Six months after Woolworths breathed its last on the high street, the retailer has been given a new lease of life online, courtesy of Littlewoods-owned Shop Direct. Woolworths.co.uk has just started trading as a fully-fledged e-tailer, with many of its weird and wonderful offerings now available online – including its legendary pic’n’mix, believe it or not. Woolies may have lost its way on the high street, but given that 20,000 people signed up to the new site within hours of its launch, the venerable brand clearly still has plenty of fans. The question is: can it keep them?
Shop Direct clearly thinks so. The group, part of the Barclay brothers empire, bought the rights to the brand from the administrators just 20 short weeks ago. In true web 2.0-style, it’s since been inviting feedback from its users as to what it should sell. Happily, the results appear to coincide with what Woolies’ high-street tat emporia used to sell, including toys, kidswear, electrical goods and homeware. There’s also a separate entertainment store, selling videogames, music and DVDs, and even a party shop, where you’ll find the virtual pic’n’mix counter (along with all sorts of other party paraphernalia).
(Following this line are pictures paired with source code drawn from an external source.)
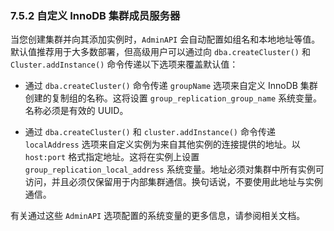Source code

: ### 7.5.2 自定义 InnoDB 集群成员服务器

当您创建集群并向其添加实例时，`AdminAPI` 会自动配置如组名和本地地址等值。默认值推荐用于大多数部署，但高级用户可以通过向 `dba.createCluster()` 和 `Cluster.addInstance()` 命令传递以下选项来覆盖默认值：

- 通过 `dba.createCluster()` 命令传递 `groupName` 选项来自定义 InnoDB 集群创建的复制组的名称。这将设置 `group_replication_group_name` 系统变量。名称必须是有效的 UUID。

- 通过 `dba.createCluster()` 和 `cluster.addInstance()` 命令传递 `localAddress` 选项来自定义实例为来自其他实例的连接提供的地址。以 `host:port` 格式指定地址。这将在实例上设置 `group_replication_local_address` 系统变量。地址必须对集群中所有实例可访问，并且必须仅保留用于内部集群通信。换句话说，不要使用此地址与实例通信。

有关通过这些 `AdminAPI` 选项配置的系统变量的更多信息，请参阅相关文档。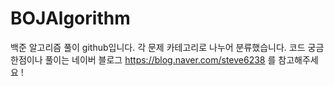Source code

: # BOJAlgorithm
백준 알고리즘 풀이 github입니다.
각 문제 카테고리로 나누어 분류했습니다.
코드 궁금한점이나 풀이는 네이버 블로그 https://blog.naver.com/steve6238 를 참고해주세요 !
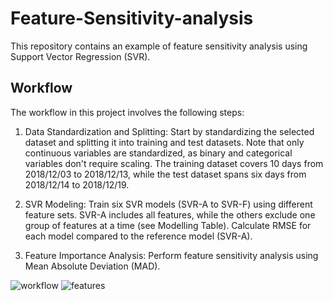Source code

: # Feature-Sensitivity-analysis

This repository contains an example of feature sensitivity analysis using Support Vector Regression (SVR). 
## Workflow

The workflow in this project involves the following steps:

1. Data Standardization and Splitting: Start by standardizing the selected dataset and splitting it into training and test datasets. Note that only continuous variables are standardized, as binary and categorical variables don't require scaling. The training dataset covers 10 days from 2018/12/03 to 2018/12/13, while the test dataset spans six days from 2018/12/14 to 2018/12/19.

2. SVR Modeling: Train six SVR models (SVR-A to SVR-F) using different feature sets. SVR-A includes all features, while the others exclude one group of features at a time (see Modelling Table). Calculate RMSE for each model compared to the reference model (SVR-A).

3. Feature Importance Analysis: Perform feature sensitivity analysis using Mean Absolute Deviation (MAD).

![workflow](https://github.com/IvaMate/Feature-Sensitivity-analysis/assets/55032190/42ec277d-8795-41e5-8ce4-1037824c9c32)
![features](https://github.com/IvaMate/Feature-Sensitivity-analysis/assets/55032190/ef8cc659-8db8-4d96-87d3-efa250690b12)

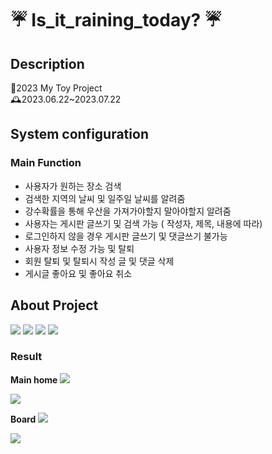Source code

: # ☔ Is_it_raining_today? ☔

## Description
📌2023 My Toy Project                                                                                                            
  🕰️2023.06.22~2023.07.22
                                                                           
## System configuration
 



### Main Function
- 사용자가 원하는 장소 검색
- 검색한 지역의 날씨 및 일주일 날씨를 알려줌
- 강수확률을 통해 우산을 가져가야할지 말아야할지 알려줌
- 사용자는 게시판 글쓰기 및 검색 가능 ( 작성자, 제목, 내용에 따라)
- 로그인하지 않을 경우 게시판 글쓰기 및 댓글쓰기 불가능
- 사용자 정보 수정 가능 및 탈퇴
- 회원 탈퇴 및 탈퇴시 작성 글 및 댓글 삭제
- 게시글 좋아요 및 좋아요 취소                                                                                                                                    

## About Project                                                                                                                          
  <img src="https://img.shields.io/badge/mysql-4479A1?style=for-the-badge&logo=mysql&logoColor=white"> <img src="https://img.shields.io/badge/spring-6DB33F?style=for-the-badge&logo=spring&logoColor=white"> <img src="https://img.shields.io/badge/html5-E34F26?style=for-the-badge&logo=html5&logoColor=white"> <img src="https://img.shields.io/badge/javascript-F7DF1E?style=for-the-badge&logo=javascript&logoColor=black"> 


### Result
**Main home**
<img src="https://github.com/jeongYuri/Is_it_raining_today/assets/74125993/648c622e-9708-472b-80a2-ced6c2dc08ca.png" />

<img src="https://github.com/jeongYuri/Is_it_raining_today/assets/74125993/bdef7e63-65c5-472e-884e-b616c76e0d7a.png" />


**Board**
<img src="https://github.com/jeongYuri/Is_it_raining_today/assets/74125993/33d0b3ef-96f3-4d8d-8dbe-7208a7981982.png" />

<img src="https://github.com/jeongYuri/Is_it_raining_today/assets/74125993/b9842a90-47bb-4f9e-9f38-f5ef3c5ade1d" />




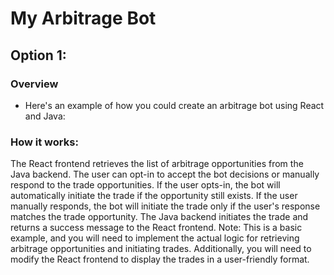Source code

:# My Arbitrage Bot

## Option 1:

### Overview

- Here's an example of how you could create an arbitrage bot using React and Java:
### How it works:

The React frontend retrieves the list of arbitrage opportunities from the Java backend.
The user can opt-in to accept the bot decisions or manually respond to the trade opportunities.
If the user opts-in, the bot will automatically initiate the trade if the opportunity still exists.
If the user manually responds, the bot will initiate the trade only if the user's response matches the trade opportunity.
The Java backend initiates the trade and returns a success message to the React frontend.
Note: This is a basic example, and you will need to implement the actual logic for retrieving arbitrage opportunities and initiating trades. Additionally, you will need to modify the React frontend to display the trades in a user-friendly format.
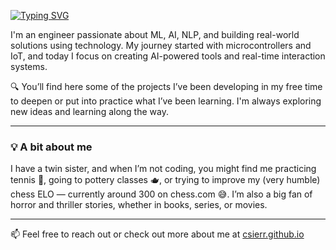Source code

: [![Typing SVG](https://readme-typing-svg.herokuapp.com?font=IBM+Plex+Mono&weight=500&pause=1000&color=F7F7F7&vCenter=true&width=435&height=40&lines=Hi+there%F0%9F%91%8B+I'm+Catalina)](https://git.io/typing-svg)

I'm an engineer passionate about ML, AI, NLP, and building real-world solutions using technology. My journey started with microcontrollers and IoT, and today I focus on creating AI-powered tools and real-time interaction systems.

🔍 You’ll find here some of the projects I’ve been developing in my free time to deepen or put into practice what I’ve been learning. I'm always exploring new ideas and learning along the way.

---

### 💡 A bit about me

I have a twin sister, and when I’m not coding, you might find me practicing tennis :tennis:, going to pottery classes 🫖, or trying to improve my (very humble) chess ELO — currently around 300 on chess.com 😅. I’m also a big fan of horror and thriller stories, whether in books, series, or movies.

---

📫 Feel free to reach out or check out more about me at [csierr.github.io](https://csierr.github.io)
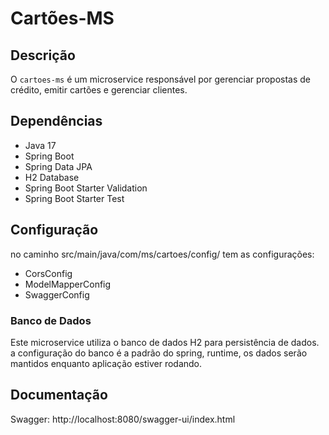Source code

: # Cartões-MS

## Descrição

O `cartoes-ms` é um microservice responsável por gerenciar propostas de crédito, emitir cartões e gerenciar clientes.

## Dependências

- Java 17
- Spring Boot
- Spring Data JPA
- H2 Database
- Spring Boot Starter Validation
- Spring Boot Starter Test

## Configuração
no caminho src/main/java/com/ms/cartoes/config/ tem as configurações:
- CorsConfig
- ModelMapperConfig
- SwaggerConfig


### Banco de Dados

Este microservice utiliza o banco de dados H2 para persistência de dados. a configuração do banco é a padrão do spring, runtime, os dados serão mantidos enquanto aplicação estiver rodando.

## Documentação
Swagger: http://localhost:8080/swagger-ui/index.html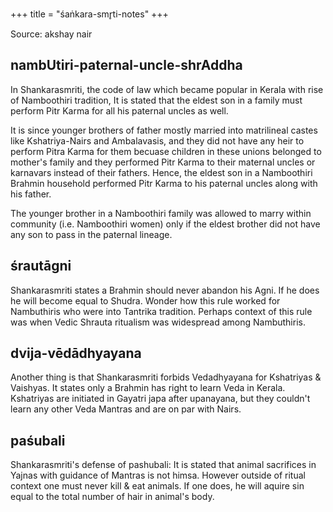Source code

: +++
title = "śaṅkara-smr̥ti-notes"
+++

Source: akshay nair

## nambUtiri-paternal-uncle-shrAddha
In Shankarasmriti, the code of law which became popular in Kerala with rise of Namboothiri tradition, It is stated that the eldest son in a family must perform Pitr Karma for all his paternal uncles as well. 

It is since younger brothers of father mostly married into matrilineal castes like Kshatriya-Nairs and Ambalavasis, and they did not have any heir to perform Pitra Karma for them becuase children in these unions belonged to mother's family and they performed Pitr Karma to their maternal uncles or karnavars instead of their fathers. Hence, the eldest son in a Namboothiri Brahmin household performed Pitr Karma to his paternal uncles along with his father.

The younger brother in a Namboothiri family was allowed to marry within community (i.e. Namboothiri women) only if the eldest brother did not have any son to pass in the paternal lineage. 

## śrautāgni
Shankarasmriti states a Brahmin should never abandon his Agni. If he does he will become equal to Shudra. Wonder how this rule worked for Nambuthiris who were into Tantrika tradition. Perhaps context of this rule was when Vedic Shrauta ritualism was widespread among Nambuthiris.

## dvija-vēdādhyayana
Another thing is that Shankarasmriti  forbids Vedadhyayana for Kshatriyas & Vaishyas. It states only a Brahmin has right to learn Veda in Kerala. Kshatriyas are initiated in Gayatri japa after upanayana, but they couldn't learn any other Veda Mantras and are on par with Nairs.

## paśubali
Shankarasmriti's defense of pashubali: It is stated that animal sacrifices in Yajnas with guidance of Mantras is not himsa. However outside of ritual context one must never kill & eat animals. If one does, he will aquire sin equal to the total number of hair in animal's body.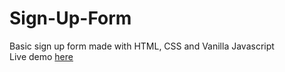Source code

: # Sign-Up-Form
Basic sign up form made with HTML, CSS and Vanilla Javascript
<br>Live demo <a href = "https://celadon-pony-7e1a90.netlify.app/">here</a>
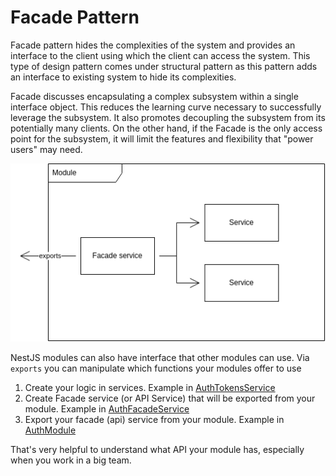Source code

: # Facade Pattern

Facade pattern hides the complexities of the system and provides an interface to the client using which the client can access the system. This type of design pattern comes under structural pattern as this pattern adds an interface to existing system to hide its complexities.

Facade discusses encapsulating a complex subsystem within a single interface object. This reduces the learning curve necessary to successfully leverage the subsystem. It also promotes decoupling the subsystem from its potentially many clients. On the other hand, if the Facade is the only access point for the subsystem, it will limit the features and flexibility that "power users" may need.

<p align="center">
  <img src="./schema.drawio.png" />
</p>

NestJS modules can also have interface that other modules can use. Via `exports` you can manipulate which functions your modules offer to use

1. Create your logic in services. Example in [AuthTokensService](./src/modules/auth/services/auth-tokens.service.ts)
2. Create Facade service (or API Service) that will be exported from your module. Example in [AuthFacadeService](./src/modules/auth/services/auth-facade.service.ts)
3. Export your facade (api) service from your module. Example in [AuthModule](./src/modules/auth/auth.module.ts)

That's very helpful to understand what API your module has, especially when you work in a big team.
For a brand that struggled on the high street by trying to be all things to all men (plus women and children), you’ll notice from the above list that there doesn’t seem to have been a noticeable shift in strategy. Woolies online sells just as big a mix of stuff as the shops did. But whereas on the high street there’s some advantage to be gained from having everything under one roof, that doesn’t really apply on the internet, where it’s perfectly easy to go and buy your CDs from any one of 100 other sites.
On the other hand, Woolies no longer faces the logistical challenge of getting all this stuff to its shops – instead it can sit in a warehouse somewhere until it needs to be shipped out. Equally it doesn’t have to worry about the costs of renting prime high street sites any more, and can exist on a skeleton staff – so its cost base will be significantly lower. And some of its online tricks are quite fun, like the option to virtually shake penny sweets into a virtual bag (although you do have to pay £1.50 postage, which doesn’t really chime with the ‘penny sweets’ ethos).
But ultimately, the question remains: will it be able to build a significant customer base online? Is its offering sufficiently distinctive to flourish in such a crowded marketplace? There’s clearly a lot of residual goodwill towards the Woolies brand, particularly among people of a certain age who remember its salad days. But whether this will be enough to sustain an online business over time is debatable. Frankly, we’ll believe it when we see it.